ECB Rate Hike Gun is Locked and Loaded

April 6, 2011

Since the March policy meeting five weeks ago, ECB officials have painstakingly prepared markets for a rate hike on April 7, which presumably will be 25 basis points in size.  The statement released last month used all the coded expressions that generally precede an increases.  Comments by officials subsequently have backed up the initial signals, including President Trichet’s remarks on March 21st that he had nothing to add to what the statement and his press conference responses had implied.

Euro zone data released since the March meeting also support a decision to begin normalizing rates.

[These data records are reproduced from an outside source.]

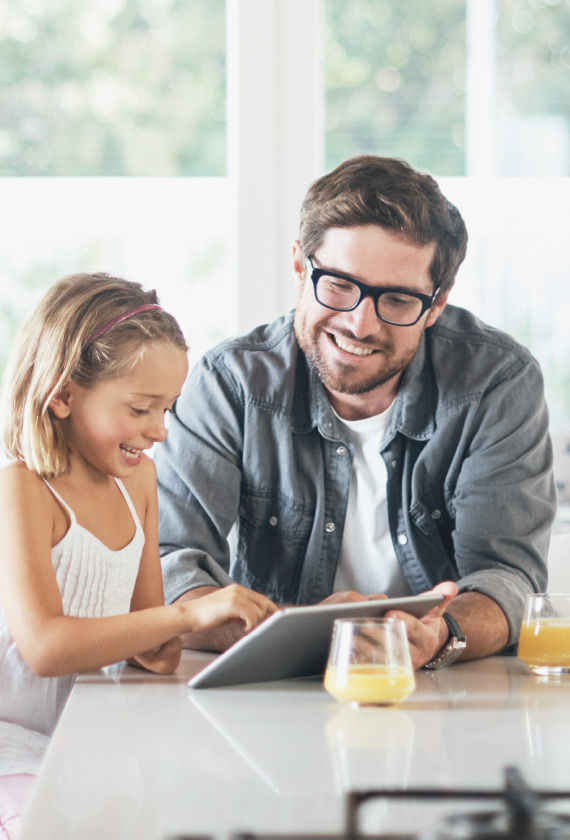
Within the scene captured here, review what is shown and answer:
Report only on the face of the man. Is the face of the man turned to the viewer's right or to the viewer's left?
to the viewer's left

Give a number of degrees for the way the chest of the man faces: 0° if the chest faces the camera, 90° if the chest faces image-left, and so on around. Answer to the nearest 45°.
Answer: approximately 0°

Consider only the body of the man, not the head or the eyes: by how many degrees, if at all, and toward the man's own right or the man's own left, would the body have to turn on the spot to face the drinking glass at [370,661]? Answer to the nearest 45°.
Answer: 0° — they already face it

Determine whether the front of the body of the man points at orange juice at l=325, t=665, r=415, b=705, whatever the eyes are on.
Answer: yes

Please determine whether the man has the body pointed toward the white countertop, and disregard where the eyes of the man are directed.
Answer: yes

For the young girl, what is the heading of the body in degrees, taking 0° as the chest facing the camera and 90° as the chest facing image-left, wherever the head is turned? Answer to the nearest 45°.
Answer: approximately 315°
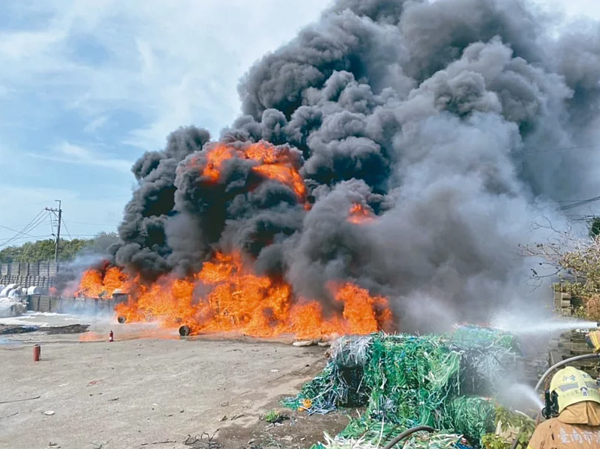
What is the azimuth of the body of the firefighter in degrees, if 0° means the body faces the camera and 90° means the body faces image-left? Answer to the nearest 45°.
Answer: approximately 135°

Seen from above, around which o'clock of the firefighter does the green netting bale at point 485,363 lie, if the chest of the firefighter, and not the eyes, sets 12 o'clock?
The green netting bale is roughly at 11 o'clock from the firefighter.

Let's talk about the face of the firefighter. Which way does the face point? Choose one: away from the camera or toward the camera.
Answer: away from the camera

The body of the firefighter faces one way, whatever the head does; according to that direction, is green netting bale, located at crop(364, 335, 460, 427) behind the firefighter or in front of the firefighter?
in front

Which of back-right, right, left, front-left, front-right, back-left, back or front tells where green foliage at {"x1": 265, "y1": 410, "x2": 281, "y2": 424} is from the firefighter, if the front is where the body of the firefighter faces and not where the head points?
front
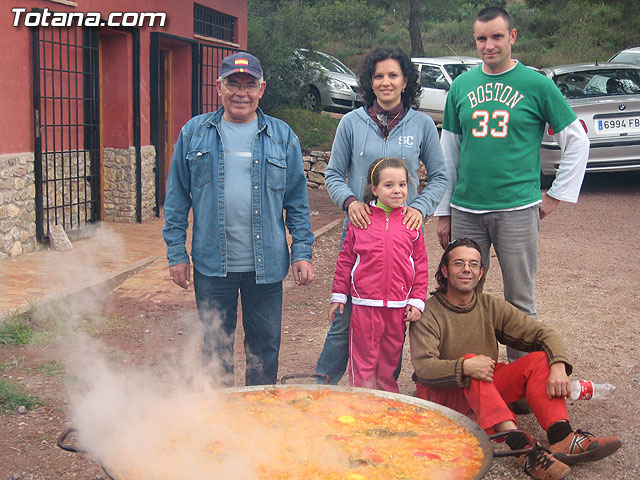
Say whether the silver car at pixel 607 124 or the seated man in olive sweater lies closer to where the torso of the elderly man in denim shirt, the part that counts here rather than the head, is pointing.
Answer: the seated man in olive sweater

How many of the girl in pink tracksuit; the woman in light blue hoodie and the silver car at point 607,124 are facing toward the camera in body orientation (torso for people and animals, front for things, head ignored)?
2

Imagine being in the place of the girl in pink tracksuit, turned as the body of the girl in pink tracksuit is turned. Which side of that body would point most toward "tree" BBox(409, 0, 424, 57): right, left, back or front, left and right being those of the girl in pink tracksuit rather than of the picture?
back

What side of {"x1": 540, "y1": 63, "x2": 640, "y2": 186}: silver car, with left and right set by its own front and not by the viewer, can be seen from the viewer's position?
back

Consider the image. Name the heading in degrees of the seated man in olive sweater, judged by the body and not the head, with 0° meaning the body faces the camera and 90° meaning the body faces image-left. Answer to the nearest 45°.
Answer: approximately 315°
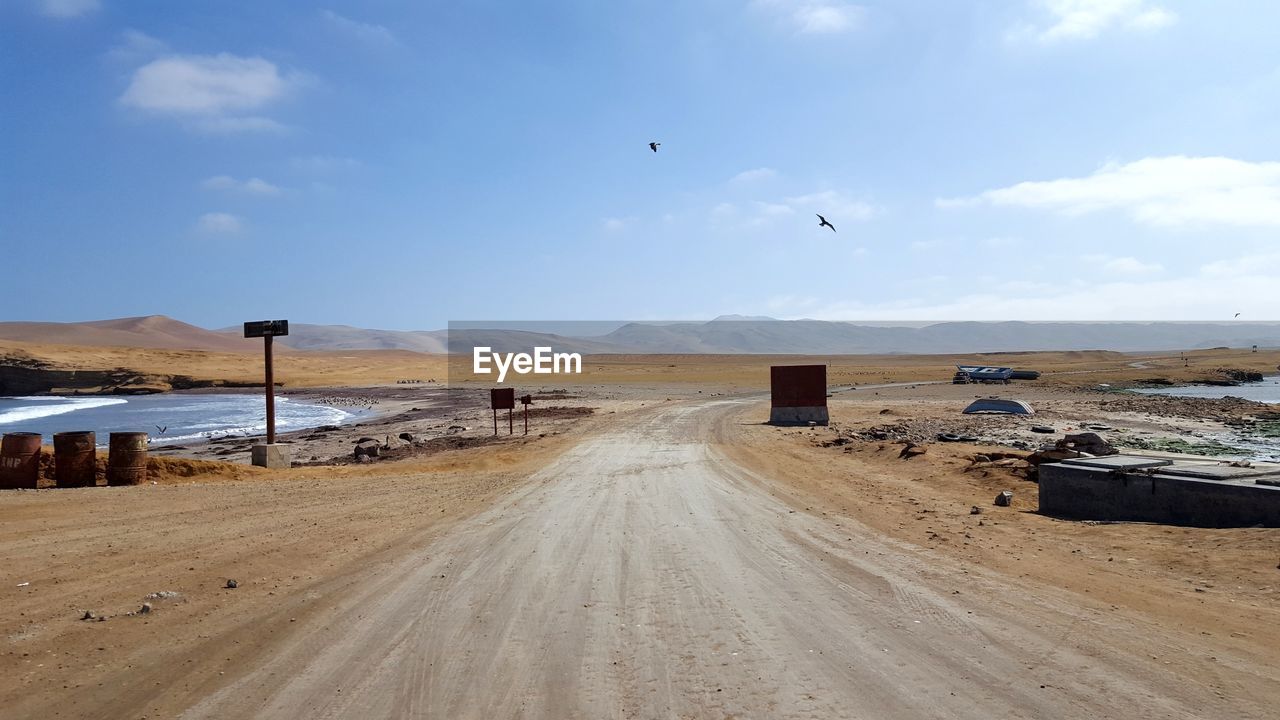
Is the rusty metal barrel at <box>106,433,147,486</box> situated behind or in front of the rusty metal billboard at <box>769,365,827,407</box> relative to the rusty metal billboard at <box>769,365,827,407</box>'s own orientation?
in front

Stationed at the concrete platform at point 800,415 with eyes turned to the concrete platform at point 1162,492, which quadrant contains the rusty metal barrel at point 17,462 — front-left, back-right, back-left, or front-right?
front-right

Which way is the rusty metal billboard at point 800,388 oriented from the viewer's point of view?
toward the camera

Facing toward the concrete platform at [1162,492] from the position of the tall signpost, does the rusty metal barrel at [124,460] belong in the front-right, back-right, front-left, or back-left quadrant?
front-right

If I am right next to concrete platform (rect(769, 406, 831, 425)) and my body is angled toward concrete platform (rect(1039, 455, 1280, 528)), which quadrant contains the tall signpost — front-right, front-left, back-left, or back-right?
front-right

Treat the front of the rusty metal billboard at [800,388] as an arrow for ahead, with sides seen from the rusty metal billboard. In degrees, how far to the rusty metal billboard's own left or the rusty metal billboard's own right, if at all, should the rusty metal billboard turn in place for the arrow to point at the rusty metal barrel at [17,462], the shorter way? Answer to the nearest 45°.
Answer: approximately 45° to the rusty metal billboard's own right

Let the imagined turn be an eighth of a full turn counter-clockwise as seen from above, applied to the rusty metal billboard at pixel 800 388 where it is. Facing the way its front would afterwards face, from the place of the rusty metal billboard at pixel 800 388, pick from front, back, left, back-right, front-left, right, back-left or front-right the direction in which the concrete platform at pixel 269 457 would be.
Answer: right

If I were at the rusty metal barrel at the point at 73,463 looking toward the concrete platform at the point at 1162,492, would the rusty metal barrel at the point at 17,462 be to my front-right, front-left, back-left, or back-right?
back-right

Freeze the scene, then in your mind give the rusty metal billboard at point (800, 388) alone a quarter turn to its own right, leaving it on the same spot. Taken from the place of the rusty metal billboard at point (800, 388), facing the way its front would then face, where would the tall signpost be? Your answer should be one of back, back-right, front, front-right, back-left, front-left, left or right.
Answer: front-left
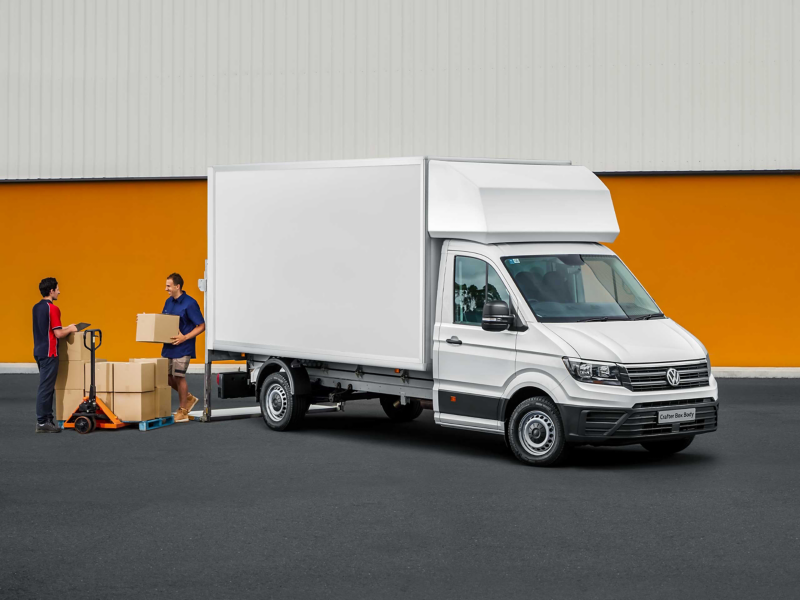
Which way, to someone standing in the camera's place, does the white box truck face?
facing the viewer and to the right of the viewer

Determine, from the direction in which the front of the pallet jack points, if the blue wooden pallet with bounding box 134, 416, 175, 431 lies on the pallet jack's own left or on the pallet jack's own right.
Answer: on the pallet jack's own right

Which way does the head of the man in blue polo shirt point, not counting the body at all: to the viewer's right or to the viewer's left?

  • CPI inflation accelerated to 2.6% in March from 2.4% in February, 1.4% in March 2010, and 0.6% in March 2009.  It averaged 1.9% per annum in the seven years between March 2003 and March 2010, which was spot on target.  2.6% now is significantly above target.
  • Producer prices rose 0.8% on month and 6.6% on year in February and at a 12.7% annualized rate over the last three reported months.
  • Price components of purchasing manager survey data indicated intensifying pressure at the input and output levels of distribution.
  • The retail purchasing managers index in March was 53.5, rebounding from February’s 49.9 and exceeding the 4Q average of 51.0.
  • The services PMI improved to 57.2 from 56.8 in February and averaged 57.9 in 1Q after 55.4 in 4Q.
  • The composite PMI points to Euroland growth of 0.7-0.8% in 1Q, more than twice as fast as seen in 4Q10.
  • Industrial production in January was 1.0% higher than the 4Q10 average level.
  • Economic sentiment printed at 107.9 in February but 107.3 in March (affected by Japan’s disaster and elevated oil costs).  The March level was 3.9 points higher than six months earlier.
  • Money and credit growth have each moved above zero and show signs of continuing to trend upward.

Although a refinancing rate increase to 1.25% will create no surprise, the move will be controversial.  Portugal, Greece and Ireland seem to be on a rendezvous with a destiny of default, and ECB tightening will aggravate strains making that outcome increasingly likely.  President Trichet has repeatedly rebutted complaints about the disparate growth trends in the common currency area with the analogy of the United States where the Fed pursues a one-size-fits-all policy for states with widely different circumstances.  His metaphor breaks down on closer examination.  There are 50 states in the United States, all of whose sovereignty is subordinate to the Federal Government’s.  The two states with the biggest GDP levels, California and Texas, have a 13.3% and 7.9% share of U.S. GDP, a combined total of 21.3%.  45 of 50 states have GDP shares of less than 4.0%.  In contrast, Germany (27.3%) and France (20.4%), which happen to be the two economies badly in need of tighter monetary policy, have a combined 47.7% of euro area GDP.  This level of concentration is so much greater than found among U.S. states as to render Trichet’s point cute but inapplicable.

Analysts hoping to find clues in what Trichet says tomorrow should take such with a grain of salt.  In December 2005 when the ECB began to raise rates in the previous tightening cycle, the move had been verbally teed up in advance just like now, and it was greeted with concern that the Euroland recovery wasn’t sufficiently developed to handle higher interest rates.  Nowadays, Trichet loves to remind his audience that the central bank, and not private analysts, had assessed the economic scene correctly then, that in fact regional recovery became much better grounded during 2006, and that officials by acting on their conscience had averted a problem of second-order inflation.  What Trichet doesn’t mention is what he said at that press conference in the way of guidance regarding future policy.  He repeatedly reiterated that officials did not mean to engage in a “series of rate hikes” and that the Council would continue to monitor medium-term inflation prospects and act accordingly as data require.  That was December 2005.  The ECB went on to implement rate hikes, all by 25 basis points, in March 2006, June 2006, August 2006, October 2006, December 2006, March 2007, June 2007, and July 2008. 

What does it really mean to not commit to multiple interest rate increases?  The future cannot be foretold with 100% certainty, so of course circumstances can change.  We saw that when Islamic terrorists bombed the World Trade Center, when Lehman Brothers collapsed, and just last month when Japan was victimized by the triple disaster of the worst earthquake in 100 years followed by a tsunami that surpassed the expectations built into the country’s renown sea walls and which then caused the most serious nuclear power accident since Chernobyl.  These were game-changing events, and usually something that extreme doesn’t occur.  Barring a comparable surprise, a rate increase from 1.0% to 1.25% is not going to prevent second-order inflation given the magnitude of the commodity price shock.  When the 23-person Governing Council votes to raise rates on Thursday, it will be the overwhelming expectation of the members that other similar tightenings will be needed to accomplish the mission.  Having had a 1.0% refinancing rate for the past 23 months, it will not suffice to space the increases out at six-month intervals.  The regional economy simply will not respond to such marginal change.  It’s duplicitous for officials to imply otherwise and that this might be an isolated one-time action.